Comment illustrer la programmation et le concept d’Alan Turing en classe ? Marc Raynaud, ancien enseignant de mathématiques, est concepteur d’un prototype qui rencontre un vif succès parmi les lycéens et les étudiants. Passionné, il sillonne la France et même l’Angleterre pour des échanges pédagogiques autour du numérique et des mathématiques. Munie d’un ruban, de moteurs et de fils électriques, sa machine comprend les programmes écrits sur un papier. « L’apport pédagogique tient dans le fait de voir un algorithme s’exécuter pas à pas », explique Marc Raynaud.
Que fait votre machine de Turing ? Comment se présente-t-elle ?
Le prototype construit est une illustration du concept imaginé par Alan Turing en 1936, c’est le système le plus simple qui soit et qui permet de tester un très grand nombre d’algorithmes. Sa programmation est une affaire de pure logique. Le ruban infini de Turing est ici remplacé par un disque comprenant 100 petits cylindres qui peuvent prendre 3 hauteurs qui représentent les symboles b, 0 et 1. Une horloge produit des impulsions qui sont dirigées vers chacun des organes, c’est l’équivalent des quartzs de vos ordinateurs. Les programmes sont introduits dans la machine sous la forme de feuilles perforées.
Comment l’avez-vous réalisée ?
C’est mon fils Olivier, enseignant chercheur en informatique à l’université Blaise Pascal de Clermont Ferrand, qui m’a demandé de la construire, cela sur une plage à Noirmoutier en juillet 2013. C’est aussi un prolongement du certificat de logique que j’avais passé quand j’étais étudiant à Paris. La réalisation a demandé 4 mois et en décembre 2013 j’ai pu la présenter à l’université de Clermont-Ferrand.
J’ai mis un peu de temps avant de décider de remplacer le ruban linéaire par un ruban circulaire et de le faire tourner au lieu de déplacer la tête de lecture/écriture, cette solution s’est révélée très efficace.
Ayant fait de nombreuses réalisation électriques très jeunes, je m’en suis inspiré et j’ai finalement opté pour n’utiliser que des technologies de l’époque de Turing, c’est à dire des circuits électriques, des relais, et des moteurs électriques asservis par des systèmes de cames et de contacteurs électriques. La structure générale est réalisée en bois et en plexiglas avec de nombreuses pièces en Lego. Je ne dispose que d’outils de bricoleur, il m’a fallu inventer de nombreux procédés pour arriver aux précisions nécessaires…. Par exemple faire un trou au demi-millimètre près !

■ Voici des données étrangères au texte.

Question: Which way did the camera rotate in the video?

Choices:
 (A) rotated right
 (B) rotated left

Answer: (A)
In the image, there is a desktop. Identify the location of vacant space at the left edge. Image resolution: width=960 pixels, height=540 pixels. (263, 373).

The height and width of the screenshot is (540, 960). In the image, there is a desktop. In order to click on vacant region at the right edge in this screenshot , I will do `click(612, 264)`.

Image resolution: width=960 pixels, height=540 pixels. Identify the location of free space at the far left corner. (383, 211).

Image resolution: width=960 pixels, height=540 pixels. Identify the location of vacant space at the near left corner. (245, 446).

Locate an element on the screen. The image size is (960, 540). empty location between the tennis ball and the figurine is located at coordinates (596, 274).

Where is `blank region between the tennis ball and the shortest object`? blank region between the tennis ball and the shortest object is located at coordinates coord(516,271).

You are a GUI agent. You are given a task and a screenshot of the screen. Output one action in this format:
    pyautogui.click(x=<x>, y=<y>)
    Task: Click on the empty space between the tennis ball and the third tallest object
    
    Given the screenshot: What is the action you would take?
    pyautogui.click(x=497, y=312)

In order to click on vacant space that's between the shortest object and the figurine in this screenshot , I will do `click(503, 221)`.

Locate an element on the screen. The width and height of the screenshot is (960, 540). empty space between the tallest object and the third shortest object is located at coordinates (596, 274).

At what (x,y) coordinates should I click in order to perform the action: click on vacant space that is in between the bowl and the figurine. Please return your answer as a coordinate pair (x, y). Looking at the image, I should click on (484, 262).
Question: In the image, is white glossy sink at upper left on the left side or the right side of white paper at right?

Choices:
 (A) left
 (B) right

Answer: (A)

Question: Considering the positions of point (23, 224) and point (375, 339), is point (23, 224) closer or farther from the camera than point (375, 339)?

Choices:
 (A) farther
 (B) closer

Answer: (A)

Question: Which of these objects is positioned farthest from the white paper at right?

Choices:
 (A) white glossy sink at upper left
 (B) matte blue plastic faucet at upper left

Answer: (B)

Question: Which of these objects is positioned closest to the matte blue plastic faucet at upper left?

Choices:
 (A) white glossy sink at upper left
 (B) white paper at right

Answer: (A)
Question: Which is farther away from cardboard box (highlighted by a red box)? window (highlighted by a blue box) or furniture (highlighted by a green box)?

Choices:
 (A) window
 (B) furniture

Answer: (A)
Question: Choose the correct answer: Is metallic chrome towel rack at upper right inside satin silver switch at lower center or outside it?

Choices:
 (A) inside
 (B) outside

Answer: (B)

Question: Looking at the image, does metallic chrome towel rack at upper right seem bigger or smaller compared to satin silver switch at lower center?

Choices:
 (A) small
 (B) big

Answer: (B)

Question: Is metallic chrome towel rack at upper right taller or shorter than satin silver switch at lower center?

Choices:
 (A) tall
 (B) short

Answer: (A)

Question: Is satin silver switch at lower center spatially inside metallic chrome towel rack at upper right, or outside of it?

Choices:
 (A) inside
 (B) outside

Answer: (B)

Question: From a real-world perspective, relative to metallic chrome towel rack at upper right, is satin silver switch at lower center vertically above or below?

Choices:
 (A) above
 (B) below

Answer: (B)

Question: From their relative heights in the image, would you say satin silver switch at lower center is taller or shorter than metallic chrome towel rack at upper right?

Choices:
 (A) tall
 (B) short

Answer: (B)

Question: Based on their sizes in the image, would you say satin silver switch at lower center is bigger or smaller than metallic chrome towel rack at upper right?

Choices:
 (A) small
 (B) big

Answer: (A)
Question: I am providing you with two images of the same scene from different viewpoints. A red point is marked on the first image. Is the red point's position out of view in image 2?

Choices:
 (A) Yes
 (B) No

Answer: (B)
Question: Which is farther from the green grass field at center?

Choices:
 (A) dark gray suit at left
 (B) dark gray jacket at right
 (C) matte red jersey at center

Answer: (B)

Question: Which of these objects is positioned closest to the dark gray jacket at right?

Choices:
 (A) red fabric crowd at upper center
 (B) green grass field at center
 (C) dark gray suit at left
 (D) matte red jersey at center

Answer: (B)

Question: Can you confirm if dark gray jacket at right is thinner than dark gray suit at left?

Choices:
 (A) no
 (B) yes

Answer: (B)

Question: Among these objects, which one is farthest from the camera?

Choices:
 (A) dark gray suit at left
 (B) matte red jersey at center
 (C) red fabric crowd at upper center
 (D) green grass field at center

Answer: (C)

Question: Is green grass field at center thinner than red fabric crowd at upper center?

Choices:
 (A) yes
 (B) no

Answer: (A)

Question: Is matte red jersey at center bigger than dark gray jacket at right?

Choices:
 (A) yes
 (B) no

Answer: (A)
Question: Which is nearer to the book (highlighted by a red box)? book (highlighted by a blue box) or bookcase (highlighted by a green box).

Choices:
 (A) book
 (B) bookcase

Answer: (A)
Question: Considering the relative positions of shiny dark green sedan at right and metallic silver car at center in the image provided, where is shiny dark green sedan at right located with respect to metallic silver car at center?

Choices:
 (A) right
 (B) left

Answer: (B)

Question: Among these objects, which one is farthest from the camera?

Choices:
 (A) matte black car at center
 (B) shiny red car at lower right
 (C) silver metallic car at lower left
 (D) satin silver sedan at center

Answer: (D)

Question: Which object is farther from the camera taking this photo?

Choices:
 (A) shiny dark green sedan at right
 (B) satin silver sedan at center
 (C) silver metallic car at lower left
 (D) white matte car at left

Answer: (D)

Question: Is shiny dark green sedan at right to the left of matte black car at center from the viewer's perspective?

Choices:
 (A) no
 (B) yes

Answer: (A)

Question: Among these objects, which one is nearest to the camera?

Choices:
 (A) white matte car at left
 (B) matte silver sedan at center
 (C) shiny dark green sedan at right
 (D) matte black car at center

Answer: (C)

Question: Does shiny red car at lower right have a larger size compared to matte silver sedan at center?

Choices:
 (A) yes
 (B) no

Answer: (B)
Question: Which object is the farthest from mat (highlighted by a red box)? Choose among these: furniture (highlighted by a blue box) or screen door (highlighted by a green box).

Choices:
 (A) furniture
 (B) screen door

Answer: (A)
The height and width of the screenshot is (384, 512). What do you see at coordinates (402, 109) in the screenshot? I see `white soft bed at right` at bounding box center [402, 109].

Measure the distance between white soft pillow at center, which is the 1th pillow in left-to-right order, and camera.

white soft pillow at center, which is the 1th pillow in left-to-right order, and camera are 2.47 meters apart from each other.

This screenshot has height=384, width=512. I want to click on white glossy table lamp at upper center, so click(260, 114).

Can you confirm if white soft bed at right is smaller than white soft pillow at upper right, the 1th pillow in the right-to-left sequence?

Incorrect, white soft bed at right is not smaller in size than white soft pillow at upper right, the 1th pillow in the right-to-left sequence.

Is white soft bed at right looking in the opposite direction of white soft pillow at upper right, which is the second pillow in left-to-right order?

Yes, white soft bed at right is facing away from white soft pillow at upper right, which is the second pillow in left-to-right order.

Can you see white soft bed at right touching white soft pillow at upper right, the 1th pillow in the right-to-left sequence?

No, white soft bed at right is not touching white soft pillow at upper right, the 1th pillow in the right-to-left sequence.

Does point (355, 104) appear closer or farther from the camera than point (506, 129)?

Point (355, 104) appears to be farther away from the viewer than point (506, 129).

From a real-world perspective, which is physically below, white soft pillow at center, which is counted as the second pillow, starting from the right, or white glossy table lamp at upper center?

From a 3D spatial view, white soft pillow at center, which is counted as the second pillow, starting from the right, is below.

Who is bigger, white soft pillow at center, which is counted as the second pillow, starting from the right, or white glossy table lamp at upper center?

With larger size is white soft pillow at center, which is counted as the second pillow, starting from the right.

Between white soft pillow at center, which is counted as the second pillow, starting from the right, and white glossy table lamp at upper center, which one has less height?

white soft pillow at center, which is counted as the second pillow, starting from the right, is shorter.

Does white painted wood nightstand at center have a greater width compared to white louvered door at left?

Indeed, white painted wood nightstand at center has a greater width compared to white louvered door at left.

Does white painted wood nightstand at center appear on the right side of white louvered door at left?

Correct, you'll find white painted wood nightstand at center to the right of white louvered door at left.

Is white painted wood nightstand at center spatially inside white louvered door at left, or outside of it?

Comment se déroulent vos interventions dans les établissements scolaires ? Quels sont les regards des élèves ?
Pour mes interventions, je commence par un exposé général sur Turing, les machines et les problèmes de mathématiques de l’époque et je détaille les méthodes de programmation de cette machine. Ensuite, en groupes réduits, je distribue des listes d’algorithmes à résoudre. Après avoir percé les feuilles de programmation, les étudiants viennent eux-mêmes tester leur solution sur la machine. L’apport pédagogique tient dans le fait de voir un algorithme s’exécuter pas à pas. Si c’est bon, ils en retirent une belle illustration de ce qu’ils ont imaginé, s’il y a une erreur, j’entends souvent « Ah je vois pourquoi !». Quand ça marche, les applaudissements sont nombreux, cela montre leur plein investissement intellectuel dans la recherche d’une solution. Cette machine est aussi une belle démonstration de la curiosité naturelle de tous nos jeunes.
Vous intervenez aussi dans le cadre de l’Apmep ?
Tout a commencé par une présentation à des professeurs de mathématiques ou d’informatique lors de séances de l’IREM de Rennes, de Nantes et de Poitiers. Suite à cela, j’ai été demandé pour des interventions dans des classes par ces professeurs, puis par d’autres et ainsi de suite. De plus, j’ai écrit un article dans la revue de l’APMEP N° 510 Octobre 2014 avec de nombreux exercices.